### ABOUT THIS TASK
Repeat the lines of the data exactly and exclude any picture among them.

### PROVIDED RECORDS

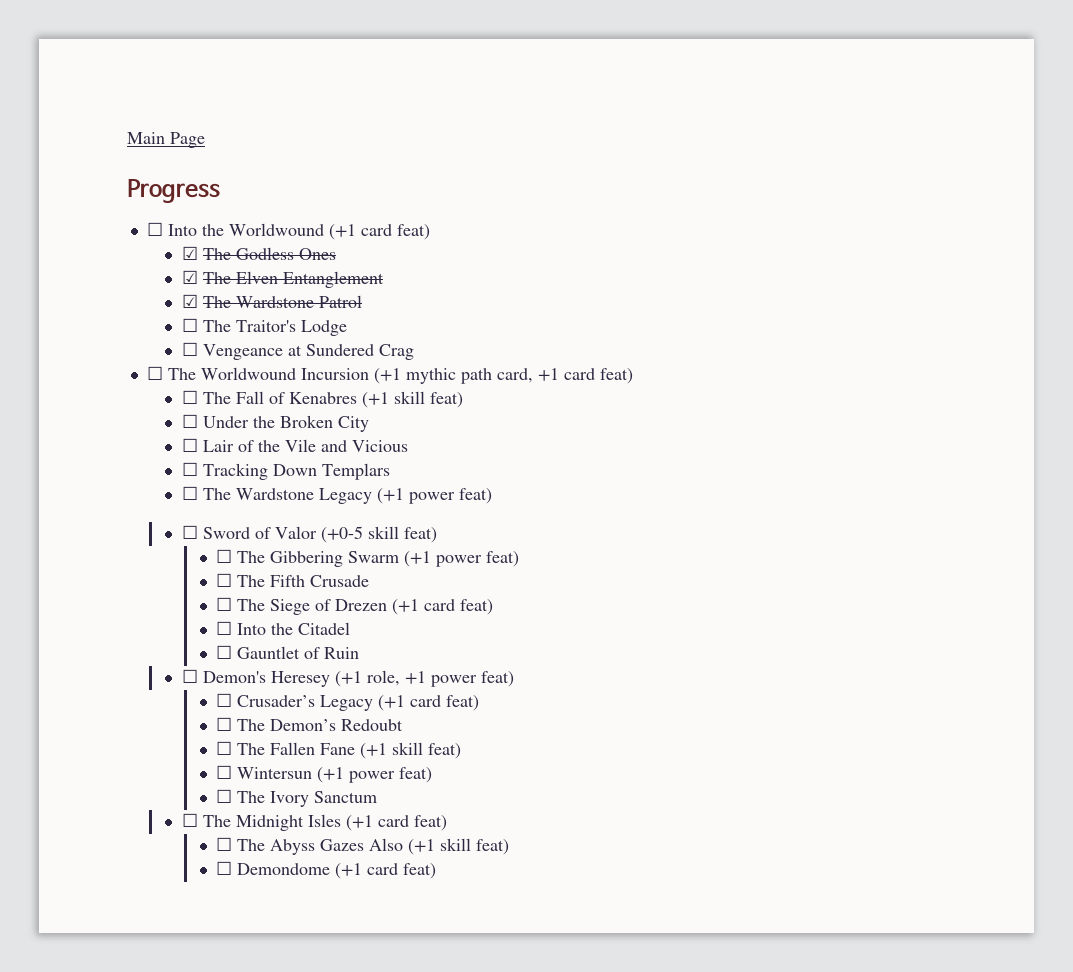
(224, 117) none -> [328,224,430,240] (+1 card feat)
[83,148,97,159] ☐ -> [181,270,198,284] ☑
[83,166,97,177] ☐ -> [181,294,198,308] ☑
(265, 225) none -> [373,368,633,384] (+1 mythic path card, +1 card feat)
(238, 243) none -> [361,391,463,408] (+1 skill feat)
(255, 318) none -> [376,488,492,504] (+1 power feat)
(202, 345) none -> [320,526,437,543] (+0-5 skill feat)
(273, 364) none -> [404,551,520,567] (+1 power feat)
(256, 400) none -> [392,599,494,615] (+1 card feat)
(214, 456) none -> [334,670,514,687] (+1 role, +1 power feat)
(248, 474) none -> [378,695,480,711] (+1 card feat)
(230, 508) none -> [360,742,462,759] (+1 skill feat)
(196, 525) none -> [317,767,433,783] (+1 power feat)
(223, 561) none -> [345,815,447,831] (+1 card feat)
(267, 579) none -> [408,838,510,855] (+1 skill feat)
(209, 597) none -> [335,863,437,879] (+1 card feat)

### COMPLETED TASK
(224, 117) none -> [328,224,430,240] (+1 card feat)
[83,148,97,159] ☐ -> [181,270,198,284] ☑
[83,166,97,177] ☐ -> [181,294,198,308] ☑
(265, 225) none -> [373,368,633,384] (+1 mythic path card, +1 card feat)
(238, 243) none -> [361,391,463,408] (+1 skill feat)
(255, 318) none -> [376,488,492,504] (+1 power feat)
(202, 345) none -> [320,526,437,543] (+0-5 skill feat)
(273, 364) none -> [404,551,520,567] (+1 power feat)
(256, 400) none -> [392,599,494,615] (+1 card feat)
(214, 456) none -> [334,670,514,687] (+1 role, +1 power feat)
(248, 474) none -> [378,695,480,711] (+1 card feat)
(230, 508) none -> [360,742,462,759] (+1 skill feat)
(196, 525) none -> [317,767,433,783] (+1 power feat)
(223, 561) none -> [345,815,447,831] (+1 card feat)
(267, 579) none -> [408,838,510,855] (+1 skill feat)
(209, 597) none -> [335,863,437,879] (+1 card feat)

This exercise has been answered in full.